▶ **TEXT FOR ANALYSIS**
RE: de-identification text for Wednesday's call from Justin Brookman on 2013-04-03 (public-tracking@w3.org from April 2013)

From: Justin Brookman <jbrookman@cdt.org>
Date: Tue, 02 Apr 2013 22:33:26 -0400
To: public-tracking@w3.org
Message-ID: <20130403023326.ed1df338@mail.maclaboratory.net>
If this is all you're doing with it, maybe there's a path forward.

For reporting, we have already discussed a dedicated permitted use for that (currently financial logging and auditing in the text).  During the call last Wednesday, I expressed concern about the extensive time periods that companies wanted to keep data for this purpose (Shane framed the debate as a couple years vs several years).  Perhaps one way to ease advocates' concern about this permitted use would be to require that data collected for this purpose be lightly de-identified pursuant to Shane's standard (hashing plus internal access controls).


As for modeling, I think you should be able to do that with extensive longitudinal data sets under the the more robust approach.  While the idea of aggregate reporting as a dependent permitted use was not adopted in Bellevue, I don't see why you couldn't strongly deidentify (hash-and-throw-away-the-key) an existing data set kept for a separate permitted use and use the resulting data set for modeling or other research purposes.  That is, if you have a data set on users going back 6 months for security purposes, you could deidentify that data pursuant to Dan's standard and still have six months' worth of data tied to unique (but deidentified) users for modeling purposes.  At that point, the data would be wholly outside the scope of DNT.  You still might need to strip down the urls to make sure they don't contain identifying information and otherwise ensure that it's reasonable to believe that the string of urls couldn't be tied to a person, but the standard would not need to be prescriptive on how that is achieved.  As noted in Bellevue, this would still provide a perverse incentive to companies to overstate the need to retain data for a permitted use, but I'm not sure there's a way around that.  _____  

From: Shane Wiley [mailto:wileys@yahoo-inc.com]
To: John Simpson [mailto:john@consumerwatchdog.org]
Cc: Dan Auerbach [mailto:dan@eff.org], public-tracking@w3.org [mailto:public-tracking@w3.org]
Sent: Tue, 02 Apr 2013 16:15:25 -0500
Subject: RE: de-identification text for Wednesday's call

              
  

Reporting and modeling purposes.  

   

- Shane  

   
  
  

From: John Simpson [mailto:john@consumerwatchdog.org]  
  Sent: Tuesday, April 02, 2013 12:10 PM
  To: Shane Wiley
  Cc: Dan Auerbach; public-tracking@w3.org
  Subject: Re: de-identification text for Wednesday's call      

   

then what are you retaining and using the data for?

▶ **RECORDED DATA**
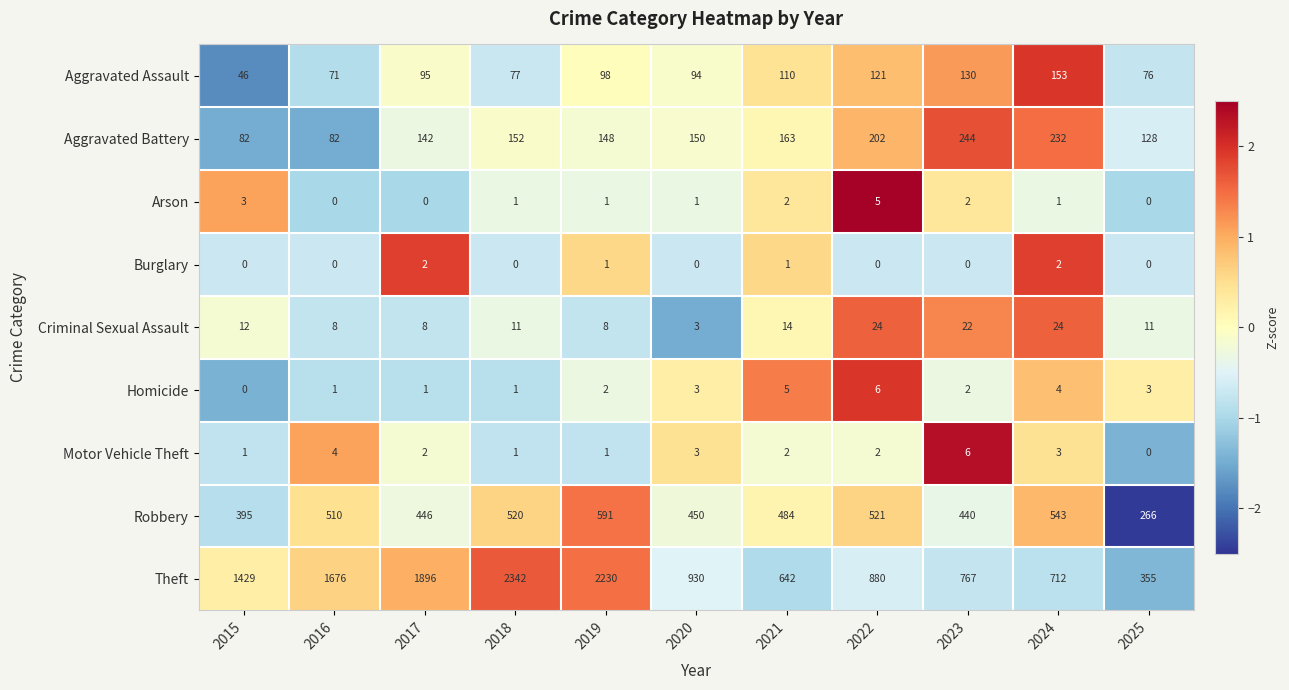

At which label is Theft closest to 1348?

2015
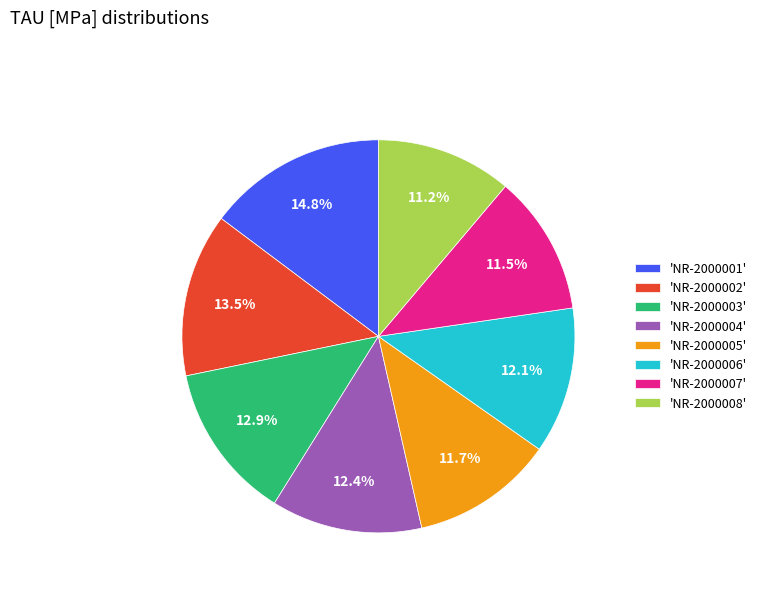

Which category has the biggest portion of the pie?

'NR-2000001'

▶ **SET OF TASKS**
(1) In the de-identification email thread, what does Shane's standard for light de-identification consist of?
(2) Write what comes next in the de-identification email thread, starting after its final line.

▶ **ANSWERS GIVEN**
(1) Hashing plus internal access controls.

(2)
  

   
  
  

On Apr 2, 2013, at 11:03 AM, Shane Wiley <wileys@yahoo-inc.com> wrote:    


  
    
  
  

Dan,    
  

     
  

Once the one-way hash is applied (and other elements of record appropriately cleansed) the data is moved to a system that is not allowed to be accessed externally.    Its these operational and administrative controls that are essential to ensure de-identified data is not re-identified at some later time.  I believe you’re looking only at the technical merits which is only seeing a small portion of the overall solution.    
  

     
  

- Shane    
  

     
  
  
  

From: Dan   Auerbach [mailto:dan@eff.org] 
  Sent: Tuesday, April 02, 2013 10:59 AM
  To: public-tracking@w3.org
  Subject: Re: de-identification text for Wednesday's call        
  

     
  
  

On 04/02/2013 08:50 AM, Shane Wiley wrote:        
  

once the one-way hash function has been applied the data is never again able to be accessed in real-time to modify the user’s experience.      
  

I think I'm confused, can you explain this more? How is this possible? If you are just hashing a cookie string, your web server receives a request that includes a cookie string, you hash that cookie string (which is in incredibly fast operation),   match the hashed cookie against the stored data, and return personalized results.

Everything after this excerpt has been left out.